Records to process:

**********

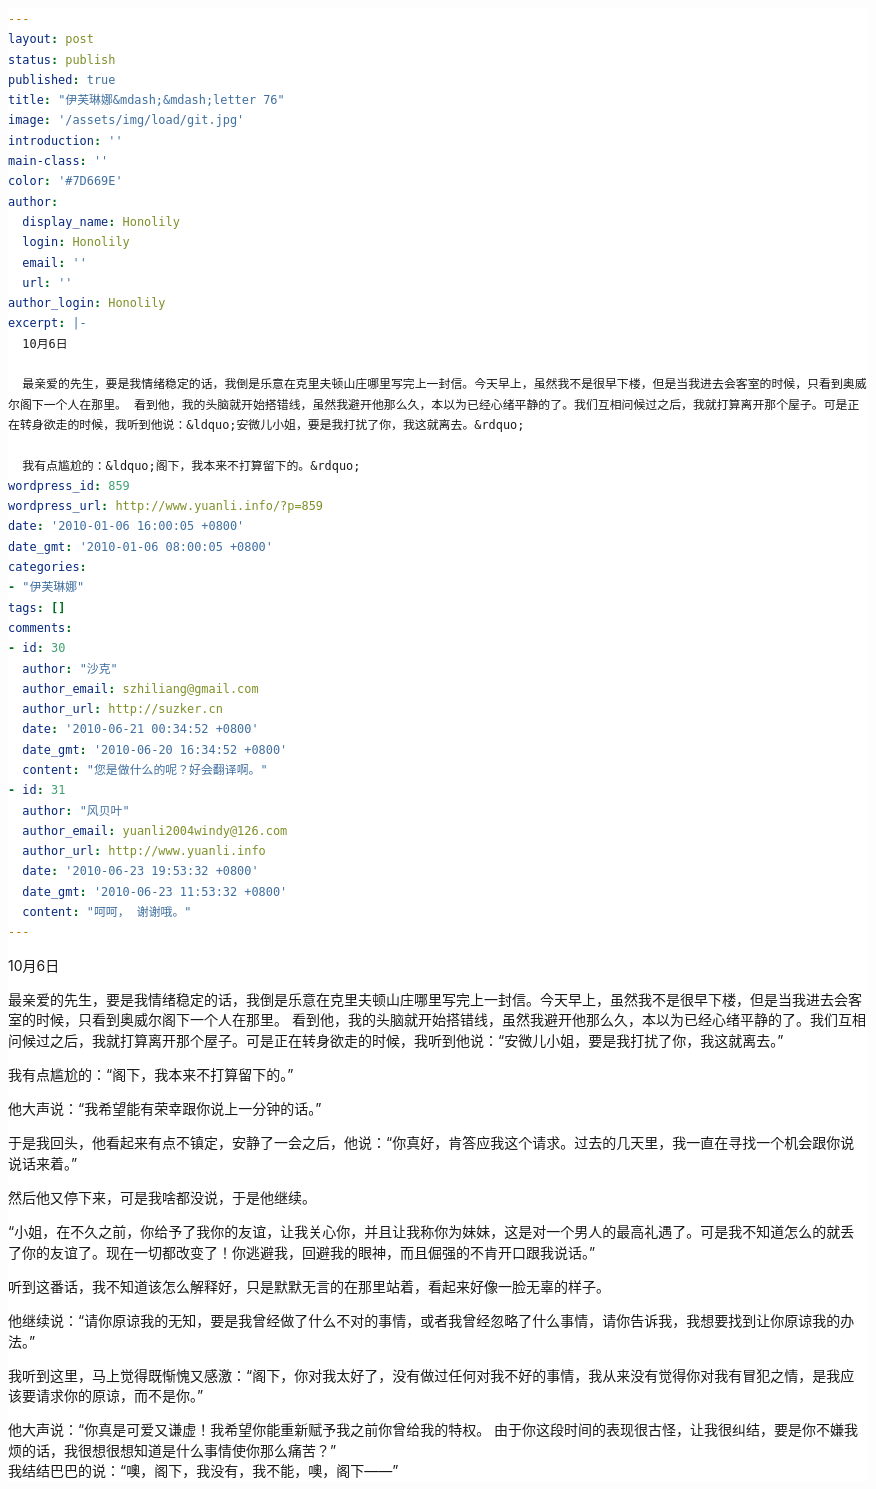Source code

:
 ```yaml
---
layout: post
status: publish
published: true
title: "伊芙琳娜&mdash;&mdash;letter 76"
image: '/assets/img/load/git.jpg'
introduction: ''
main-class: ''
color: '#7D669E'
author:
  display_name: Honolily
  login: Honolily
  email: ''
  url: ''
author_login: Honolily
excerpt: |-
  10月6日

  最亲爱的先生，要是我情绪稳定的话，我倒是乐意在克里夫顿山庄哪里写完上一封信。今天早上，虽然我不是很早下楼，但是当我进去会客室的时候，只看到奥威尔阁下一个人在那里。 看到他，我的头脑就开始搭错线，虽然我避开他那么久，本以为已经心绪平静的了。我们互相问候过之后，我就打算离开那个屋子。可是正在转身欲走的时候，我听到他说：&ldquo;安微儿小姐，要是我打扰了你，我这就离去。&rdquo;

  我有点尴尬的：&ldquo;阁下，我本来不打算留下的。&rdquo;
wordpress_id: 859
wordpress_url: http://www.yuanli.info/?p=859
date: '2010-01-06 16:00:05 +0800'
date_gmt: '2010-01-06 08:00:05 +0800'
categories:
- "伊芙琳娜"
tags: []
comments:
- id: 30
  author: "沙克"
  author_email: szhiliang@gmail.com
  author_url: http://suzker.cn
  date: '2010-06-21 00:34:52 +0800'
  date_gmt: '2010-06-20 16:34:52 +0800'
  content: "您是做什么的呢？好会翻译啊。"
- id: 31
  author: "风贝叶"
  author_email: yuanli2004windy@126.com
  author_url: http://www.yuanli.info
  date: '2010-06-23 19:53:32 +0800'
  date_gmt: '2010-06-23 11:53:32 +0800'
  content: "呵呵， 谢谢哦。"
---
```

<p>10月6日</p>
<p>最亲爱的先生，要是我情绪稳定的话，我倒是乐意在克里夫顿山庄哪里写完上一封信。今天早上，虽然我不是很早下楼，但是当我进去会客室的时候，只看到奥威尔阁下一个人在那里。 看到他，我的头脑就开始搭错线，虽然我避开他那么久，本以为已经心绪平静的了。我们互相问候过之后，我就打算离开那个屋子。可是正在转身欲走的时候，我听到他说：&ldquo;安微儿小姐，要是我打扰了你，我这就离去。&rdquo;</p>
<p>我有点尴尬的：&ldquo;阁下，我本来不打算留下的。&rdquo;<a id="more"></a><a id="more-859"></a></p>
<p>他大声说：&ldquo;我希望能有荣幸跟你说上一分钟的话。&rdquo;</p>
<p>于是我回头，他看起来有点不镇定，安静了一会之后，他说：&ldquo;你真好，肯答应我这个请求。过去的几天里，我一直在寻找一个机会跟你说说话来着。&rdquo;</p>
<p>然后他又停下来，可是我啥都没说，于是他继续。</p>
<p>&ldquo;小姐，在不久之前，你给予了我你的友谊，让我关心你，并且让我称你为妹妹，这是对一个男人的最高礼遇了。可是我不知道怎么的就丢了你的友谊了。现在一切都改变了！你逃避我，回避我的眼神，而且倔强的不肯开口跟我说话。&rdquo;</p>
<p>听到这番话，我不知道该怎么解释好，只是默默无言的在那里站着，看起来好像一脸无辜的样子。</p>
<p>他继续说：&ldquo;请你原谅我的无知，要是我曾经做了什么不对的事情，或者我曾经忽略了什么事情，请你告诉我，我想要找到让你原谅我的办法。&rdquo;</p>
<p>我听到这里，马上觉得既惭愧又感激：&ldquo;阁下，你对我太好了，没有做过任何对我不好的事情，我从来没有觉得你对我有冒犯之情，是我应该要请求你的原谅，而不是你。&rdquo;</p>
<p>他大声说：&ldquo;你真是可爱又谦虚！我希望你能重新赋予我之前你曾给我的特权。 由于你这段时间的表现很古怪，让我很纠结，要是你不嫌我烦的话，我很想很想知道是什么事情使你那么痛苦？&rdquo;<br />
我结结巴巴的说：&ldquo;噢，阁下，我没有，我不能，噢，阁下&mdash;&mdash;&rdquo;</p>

**********

Your objective: Counting only lines that contain "本以为已经心绪平静的了", what is the total for the entries above? Give the number alone.

Result for this exercise: 2